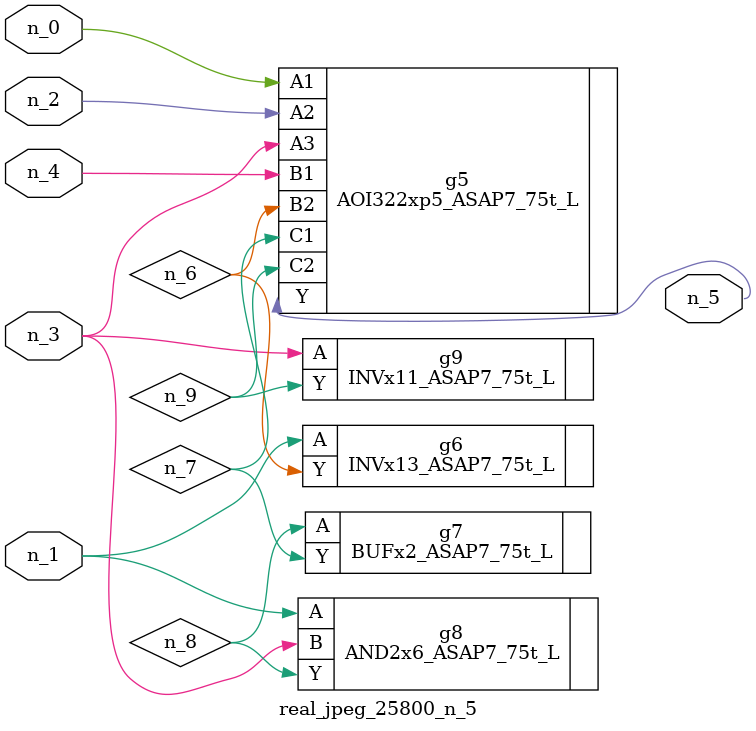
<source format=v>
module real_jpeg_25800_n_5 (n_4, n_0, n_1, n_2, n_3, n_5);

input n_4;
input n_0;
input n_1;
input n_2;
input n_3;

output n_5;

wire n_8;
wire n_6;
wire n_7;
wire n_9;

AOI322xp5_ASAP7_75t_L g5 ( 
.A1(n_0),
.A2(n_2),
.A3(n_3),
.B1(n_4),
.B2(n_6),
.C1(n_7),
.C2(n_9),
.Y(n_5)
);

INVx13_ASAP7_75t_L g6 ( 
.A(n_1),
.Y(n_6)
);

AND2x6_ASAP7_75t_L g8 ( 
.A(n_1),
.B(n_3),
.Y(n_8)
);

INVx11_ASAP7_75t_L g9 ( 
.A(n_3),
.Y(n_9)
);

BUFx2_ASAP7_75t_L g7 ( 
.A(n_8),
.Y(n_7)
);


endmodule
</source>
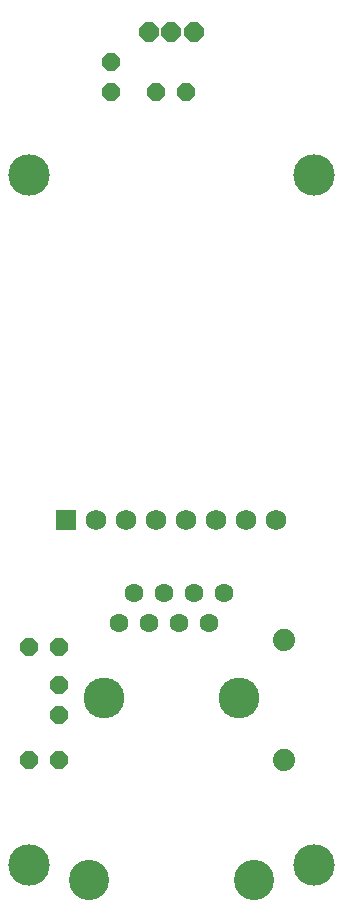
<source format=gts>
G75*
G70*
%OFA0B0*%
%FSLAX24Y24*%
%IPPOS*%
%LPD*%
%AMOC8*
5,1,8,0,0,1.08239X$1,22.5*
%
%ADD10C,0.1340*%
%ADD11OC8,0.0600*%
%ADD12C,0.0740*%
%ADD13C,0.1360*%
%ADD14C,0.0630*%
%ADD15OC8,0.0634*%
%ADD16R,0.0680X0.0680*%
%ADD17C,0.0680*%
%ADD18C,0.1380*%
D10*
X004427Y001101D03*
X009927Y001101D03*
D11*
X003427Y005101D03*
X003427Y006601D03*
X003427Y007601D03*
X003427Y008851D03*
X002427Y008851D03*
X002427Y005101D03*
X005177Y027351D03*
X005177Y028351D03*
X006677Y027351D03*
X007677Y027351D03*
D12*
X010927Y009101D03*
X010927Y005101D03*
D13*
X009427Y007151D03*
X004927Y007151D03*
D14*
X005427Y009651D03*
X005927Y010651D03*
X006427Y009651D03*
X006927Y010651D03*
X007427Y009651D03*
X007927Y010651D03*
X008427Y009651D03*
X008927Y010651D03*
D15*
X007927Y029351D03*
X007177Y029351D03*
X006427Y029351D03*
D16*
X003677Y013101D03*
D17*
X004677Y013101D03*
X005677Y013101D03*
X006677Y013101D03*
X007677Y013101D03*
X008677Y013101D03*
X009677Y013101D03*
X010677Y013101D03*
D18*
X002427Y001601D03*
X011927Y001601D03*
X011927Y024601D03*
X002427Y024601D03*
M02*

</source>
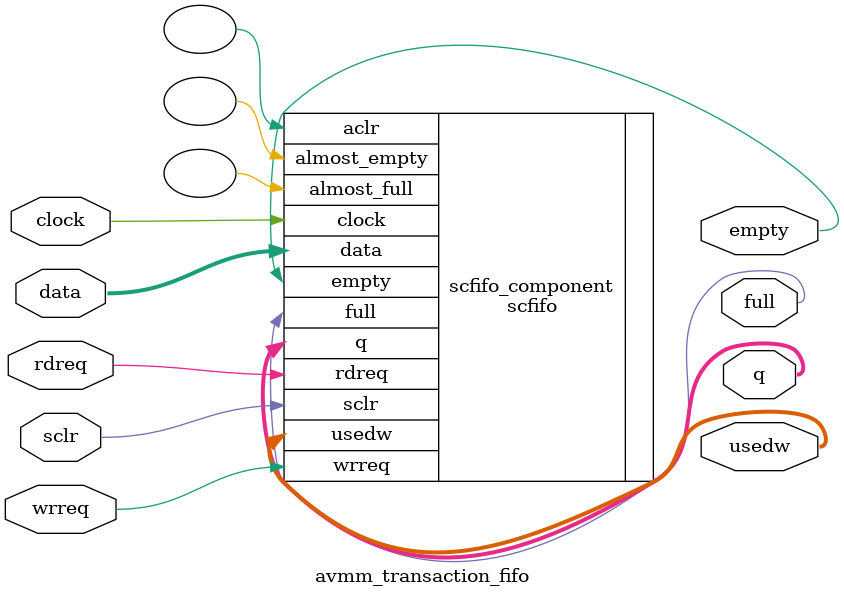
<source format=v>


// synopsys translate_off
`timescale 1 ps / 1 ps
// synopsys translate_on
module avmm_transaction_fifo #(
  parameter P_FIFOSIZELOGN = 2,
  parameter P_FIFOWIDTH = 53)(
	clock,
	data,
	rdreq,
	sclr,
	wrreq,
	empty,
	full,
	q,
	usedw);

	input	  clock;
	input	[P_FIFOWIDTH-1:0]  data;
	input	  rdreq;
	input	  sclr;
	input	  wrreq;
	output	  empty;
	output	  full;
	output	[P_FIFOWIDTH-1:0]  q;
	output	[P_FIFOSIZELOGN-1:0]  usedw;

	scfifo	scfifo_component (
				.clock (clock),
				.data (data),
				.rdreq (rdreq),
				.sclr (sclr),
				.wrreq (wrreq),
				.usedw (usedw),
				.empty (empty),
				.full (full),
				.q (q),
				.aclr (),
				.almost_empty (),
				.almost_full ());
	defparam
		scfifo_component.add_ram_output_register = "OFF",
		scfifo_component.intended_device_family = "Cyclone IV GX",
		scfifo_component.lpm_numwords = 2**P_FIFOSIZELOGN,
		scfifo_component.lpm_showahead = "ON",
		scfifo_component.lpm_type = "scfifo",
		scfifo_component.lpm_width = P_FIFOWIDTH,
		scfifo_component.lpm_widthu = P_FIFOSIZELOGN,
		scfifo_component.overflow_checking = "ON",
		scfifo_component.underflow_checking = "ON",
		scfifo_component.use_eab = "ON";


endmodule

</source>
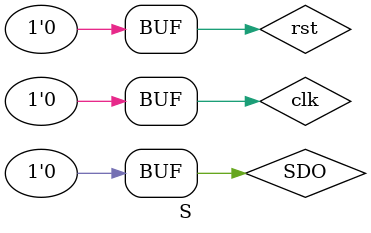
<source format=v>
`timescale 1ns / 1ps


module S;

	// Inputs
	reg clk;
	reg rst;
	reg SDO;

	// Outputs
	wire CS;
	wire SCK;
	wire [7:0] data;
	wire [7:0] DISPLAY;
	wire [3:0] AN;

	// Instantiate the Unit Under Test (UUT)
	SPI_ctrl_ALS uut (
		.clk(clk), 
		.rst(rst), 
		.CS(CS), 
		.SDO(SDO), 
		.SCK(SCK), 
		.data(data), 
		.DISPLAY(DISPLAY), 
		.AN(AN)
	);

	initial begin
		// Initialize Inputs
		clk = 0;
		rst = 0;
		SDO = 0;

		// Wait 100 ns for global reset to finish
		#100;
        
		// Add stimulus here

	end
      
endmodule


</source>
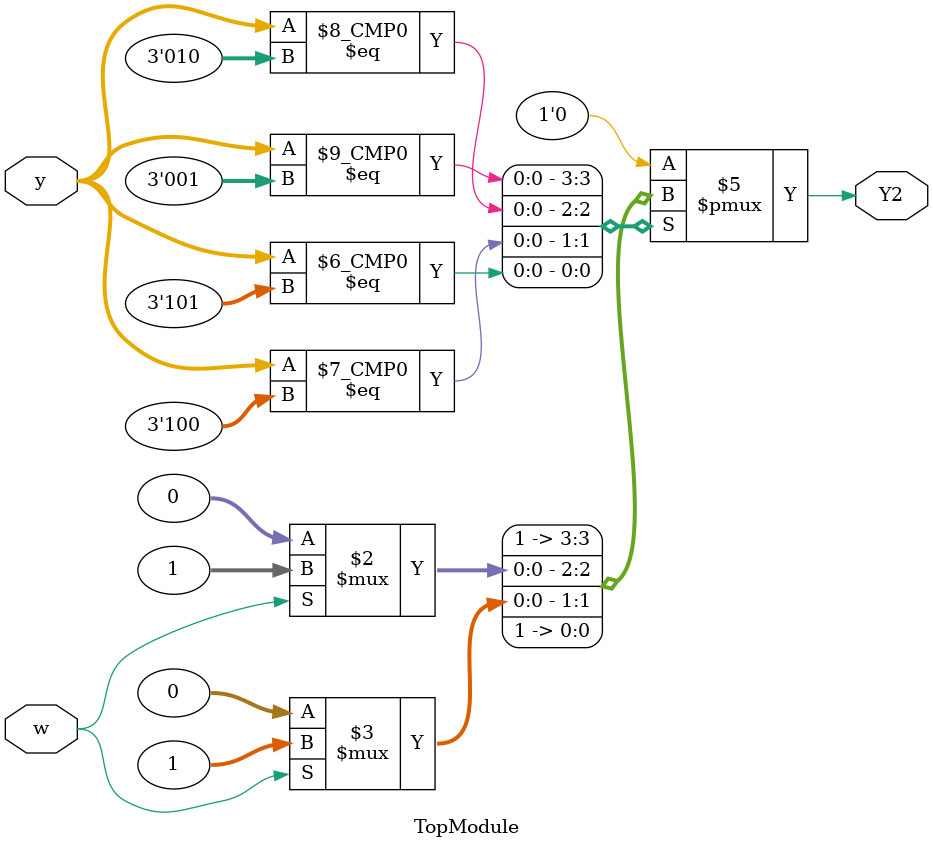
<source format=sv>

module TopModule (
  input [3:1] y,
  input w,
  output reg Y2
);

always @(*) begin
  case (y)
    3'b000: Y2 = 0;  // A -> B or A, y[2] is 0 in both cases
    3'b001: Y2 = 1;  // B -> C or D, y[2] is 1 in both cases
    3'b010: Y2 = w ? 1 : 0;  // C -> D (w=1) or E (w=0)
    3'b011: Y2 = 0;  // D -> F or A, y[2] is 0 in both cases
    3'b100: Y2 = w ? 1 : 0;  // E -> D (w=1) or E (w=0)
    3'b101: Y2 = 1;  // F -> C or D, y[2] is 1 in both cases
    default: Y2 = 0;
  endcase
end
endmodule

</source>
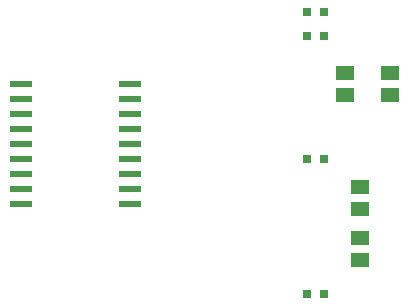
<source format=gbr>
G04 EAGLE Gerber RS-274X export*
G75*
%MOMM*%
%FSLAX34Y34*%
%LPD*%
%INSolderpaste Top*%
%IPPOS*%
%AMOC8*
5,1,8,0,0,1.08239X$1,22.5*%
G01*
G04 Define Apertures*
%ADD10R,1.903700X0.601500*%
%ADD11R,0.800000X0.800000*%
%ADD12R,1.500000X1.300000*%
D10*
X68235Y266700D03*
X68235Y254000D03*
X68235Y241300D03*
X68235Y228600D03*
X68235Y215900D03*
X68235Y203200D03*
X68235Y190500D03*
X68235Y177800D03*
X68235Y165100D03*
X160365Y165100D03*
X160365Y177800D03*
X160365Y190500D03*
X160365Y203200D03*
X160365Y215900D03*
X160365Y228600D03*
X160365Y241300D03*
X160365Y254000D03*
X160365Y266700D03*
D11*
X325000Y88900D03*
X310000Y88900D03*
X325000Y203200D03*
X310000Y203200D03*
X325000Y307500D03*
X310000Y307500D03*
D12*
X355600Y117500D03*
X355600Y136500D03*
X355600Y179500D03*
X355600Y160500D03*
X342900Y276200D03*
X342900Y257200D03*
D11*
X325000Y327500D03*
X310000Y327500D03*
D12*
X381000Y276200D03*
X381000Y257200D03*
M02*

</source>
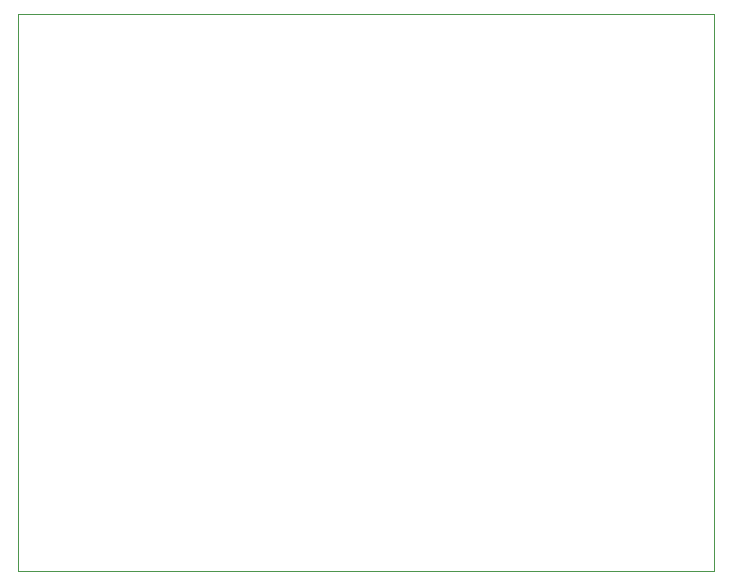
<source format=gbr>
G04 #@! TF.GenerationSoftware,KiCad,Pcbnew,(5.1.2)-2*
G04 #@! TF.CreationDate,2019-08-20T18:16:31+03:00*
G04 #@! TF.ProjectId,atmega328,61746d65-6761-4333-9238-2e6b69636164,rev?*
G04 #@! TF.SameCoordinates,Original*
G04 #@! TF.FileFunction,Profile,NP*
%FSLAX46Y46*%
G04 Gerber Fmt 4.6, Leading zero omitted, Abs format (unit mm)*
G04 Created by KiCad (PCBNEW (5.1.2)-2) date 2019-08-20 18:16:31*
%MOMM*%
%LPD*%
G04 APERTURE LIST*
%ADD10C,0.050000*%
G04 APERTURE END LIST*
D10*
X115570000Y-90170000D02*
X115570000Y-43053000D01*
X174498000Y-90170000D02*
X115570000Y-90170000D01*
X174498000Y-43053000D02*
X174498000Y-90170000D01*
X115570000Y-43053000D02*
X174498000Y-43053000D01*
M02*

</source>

::::

**TRY IT:**
Repeat the data exactly, dropping every picture it holds.

**RESULT OF THIS EXERCISE:**
<source format=v>
module real_jpeg_25800_n_5 (n_4, n_0, n_1, n_2, n_3, n_5);

input n_4;
input n_0;
input n_1;
input n_2;
input n_3;

output n_5;

wire n_8;
wire n_6;
wire n_7;
wire n_9;

AOI322xp5_ASAP7_75t_L g5 ( 
.A1(n_0),
.A2(n_2),
.A3(n_3),
.B1(n_4),
.B2(n_6),
.C1(n_7),
.C2(n_9),
.Y(n_5)
);

INVx13_ASAP7_75t_L g6 ( 
.A(n_1),
.Y(n_6)
);

AND2x6_ASAP7_75t_L g8 ( 
.A(n_1),
.B(n_3),
.Y(n_8)
);

INVx11_ASAP7_75t_L g9 ( 
.A(n_3),
.Y(n_9)
);

BUFx2_ASAP7_75t_L g7 ( 
.A(n_8),
.Y(n_7)
);


endmodule
</source>
<source format=gts>
G75*
G70*
%OFA0B0*%
%FSLAX24Y24*%
%IPPOS*%
%LPD*%
%AMOC8*
5,1,8,0,0,1.08239X$1,22.5*
%
%ADD10C,0.1340*%
%ADD11OC8,0.0600*%
%ADD12C,0.0740*%
%ADD13C,0.1360*%
%ADD14C,0.0630*%
%ADD15OC8,0.0634*%
%ADD16R,0.0680X0.0680*%
%ADD17C,0.0680*%
%ADD18C,0.1380*%
D10*
X004427Y001101D03*
X009927Y001101D03*
D11*
X003427Y005101D03*
X003427Y006601D03*
X003427Y007601D03*
X003427Y008851D03*
X002427Y008851D03*
X002427Y005101D03*
X005177Y027351D03*
X005177Y028351D03*
X006677Y027351D03*
X007677Y027351D03*
D12*
X010927Y009101D03*
X010927Y005101D03*
D13*
X009427Y007151D03*
X004927Y007151D03*
D14*
X005427Y009651D03*
X005927Y010651D03*
X006427Y009651D03*
X006927Y010651D03*
X007427Y009651D03*
X007927Y010651D03*
X008427Y009651D03*
X008927Y010651D03*
D15*
X007927Y029351D03*
X007177Y029351D03*
X006427Y029351D03*
D16*
X003677Y013101D03*
D17*
X004677Y013101D03*
X005677Y013101D03*
X006677Y013101D03*
X007677Y013101D03*
X008677Y013101D03*
X009677Y013101D03*
X010677Y013101D03*
D18*
X002427Y001601D03*
X011927Y001601D03*
X011927Y024601D03*
X002427Y024601D03*
M02*

</source>
<source format=v>


// synopsys translate_off
`timescale 1 ps / 1 ps
// synopsys translate_on
module avmm_transaction_fifo #(
  parameter P_FIFOSIZELOGN = 2,
  parameter P_FIFOWIDTH = 53)(
	clock,
	data,
	rdreq,
	sclr,
	wrreq,
	empty,
	full,
	q,
	usedw);

	input	  clock;
	input	[P_FIFOWIDTH-1:0]  data;
	input	  rdreq;
	input	  sclr;
	input	  wrreq;
	output	  empty;
	output	  full;
	output	[P_FIFOWIDTH-1:0]  q;
	output	[P_FIFOSIZELOGN-1:0]  usedw;

	scfifo	scfifo_component (
				.clock (clock),
				.data (data),
				.rdreq (rdreq),
				.sclr (sclr),
				.wrreq (wrreq),
				.usedw (usedw),
				.empty (empty),
				.full (full),
				.q (q),
				.aclr (),
				.almost_empty (),
				.almost_full ());
	defparam
		scfifo_component.add_ram_output_register = "OFF",
		scfifo_component.intended_device_family = "Cyclone IV GX",
		scfifo_component.lpm_numwords = 2**P_FIFOSIZELOGN,
		scfifo_component.lpm_showahead = "ON",
		scfifo_component.lpm_type = "scfifo",
		scfifo_component.lpm_width = P_FIFOWIDTH,
		scfifo_component.lpm_widthu = P_FIFOSIZELOGN,
		scfifo_component.overflow_checking = "ON",
		scfifo_component.underflow_checking = "ON",
		scfifo_component.use_eab = "ON";


endmodule

</source>
<source format=v>
`timescale 1ns / 1ps


module S;

	// Inputs
	reg clk;
	reg rst;
	reg SDO;

	// Outputs
	wire CS;
	wire SCK;
	wire [7:0] data;
	wire [7:0] DISPLAY;
	wire [3:0] AN;

	// Instantiate the Unit Under Test (UUT)
	SPI_ctrl_ALS uut (
		.clk(clk), 
		.rst(rst), 
		.CS(CS), 
		.SDO(SDO), 
		.SCK(SCK), 
		.data(data), 
		.DISPLAY(DISPLAY), 
		.AN(AN)
	);

	initial begin
		// Initialize Inputs
		clk = 0;
		rst = 0;
		SDO = 0;

		// Wait 100 ns for global reset to finish
		#100;
        
		// Add stimulus here

	end
      
endmodule


</source>
<source format=sv>

module TopModule (
  input [3:1] y,
  input w,
  output reg Y2
);

always @(*) begin
  case (y)
    3'b000: Y2 = 0;  // A -> B or A, y[2] is 0 in both cases
    3'b001: Y2 = 1;  // B -> C or D, y[2] is 1 in both cases
    3'b010: Y2 = w ? 1 : 0;  // C -> D (w=1) or E (w=0)
    3'b011: Y2 = 0;  // D -> F or A, y[2] is 0 in both cases
    3'b100: Y2 = w ? 1 : 0;  // E -> D (w=1) or E (w=0)
    3'b101: Y2 = 1;  // F -> C or D, y[2] is 1 in both cases
    default: Y2 = 0;
  endcase
end
endmodule

</source>
<source format=gbr>
G04 EAGLE Gerber RS-274X export*
G75*
%MOMM*%
%FSLAX34Y34*%
%LPD*%
%INSolderpaste Top*%
%IPPOS*%
%AMOC8*
5,1,8,0,0,1.08239X$1,22.5*%
G01*
G04 Define Apertures*
%ADD10R,1.903700X0.601500*%
%ADD11R,0.800000X0.800000*%
%ADD12R,1.500000X1.300000*%
D10*
X68235Y266700D03*
X68235Y254000D03*
X68235Y241300D03*
X68235Y228600D03*
X68235Y215900D03*
X68235Y203200D03*
X68235Y190500D03*
X68235Y177800D03*
X68235Y165100D03*
X160365Y165100D03*
X160365Y177800D03*
X160365Y190500D03*
X160365Y203200D03*
X160365Y215900D03*
X160365Y228600D03*
X160365Y241300D03*
X160365Y254000D03*
X160365Y266700D03*
D11*
X325000Y88900D03*
X310000Y88900D03*
X325000Y203200D03*
X310000Y203200D03*
X325000Y307500D03*
X310000Y307500D03*
D12*
X355600Y117500D03*
X355600Y136500D03*
X355600Y179500D03*
X355600Y160500D03*
X342900Y276200D03*
X342900Y257200D03*
D11*
X325000Y327500D03*
X310000Y327500D03*
D12*
X381000Y276200D03*
X381000Y257200D03*
M02*

</source>
<source format=gbr>
G04 #@! TF.GenerationSoftware,KiCad,Pcbnew,(5.1.2)-2*
G04 #@! TF.CreationDate,2019-08-20T18:16:31+03:00*
G04 #@! TF.ProjectId,atmega328,61746d65-6761-4333-9238-2e6b69636164,rev?*
G04 #@! TF.SameCoordinates,Original*
G04 #@! TF.FileFunction,Profile,NP*
%FSLAX46Y46*%
G04 Gerber Fmt 4.6, Leading zero omitted, Abs format (unit mm)*
G04 Created by KiCad (PCBNEW (5.1.2)-2) date 2019-08-20 18:16:31*
%MOMM*%
%LPD*%
G04 APERTURE LIST*
%ADD10C,0.050000*%
G04 APERTURE END LIST*
D10*
X115570000Y-90170000D02*
X115570000Y-43053000D01*
X174498000Y-90170000D02*
X115570000Y-90170000D01*
X174498000Y-43053000D02*
X174498000Y-90170000D01*
X115570000Y-43053000D02*
X174498000Y-43053000D01*
M02*

</source>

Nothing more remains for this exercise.